(Beginning of Input for this task)

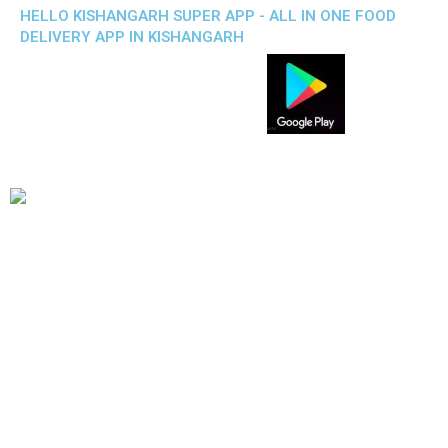
HELLO KISHANGARH SUPER APP - ALL IN ONE FOOD
DELIVERY APP IN KISHANGARH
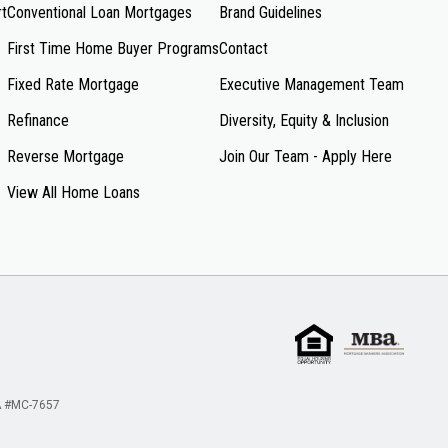
rt
Conventional Loan Mortgages
Brand Guidelines
First Time Home Buyer Programs
Contact
Fixed Rate Mortgage
Executive Management Team
Refinance
Diversity, Equity & Inclusion
Reverse Mortgage
Join Our Team - Apply Here
View All Home Loans
 #MC-7657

(End of Input for this task)

Reproduce every line of text in the listing above without any changes, and leave out the pictures.

## Answer box
HELLO KISHANGARH SUPER APP - ALL IN ONE FOOD
DELIVERY APP IN KISHANGARH
rt
Conventional Loan Mortgages
Brand Guidelines
First Time Home Buyer Programs
Contact
Fixed Rate Mortgage
Executive Management Team
Refinance
Diversity, Equity & Inclusion
Reverse Mortgage
Join Our Team - Apply Here
View All Home Loans
 #MC-7657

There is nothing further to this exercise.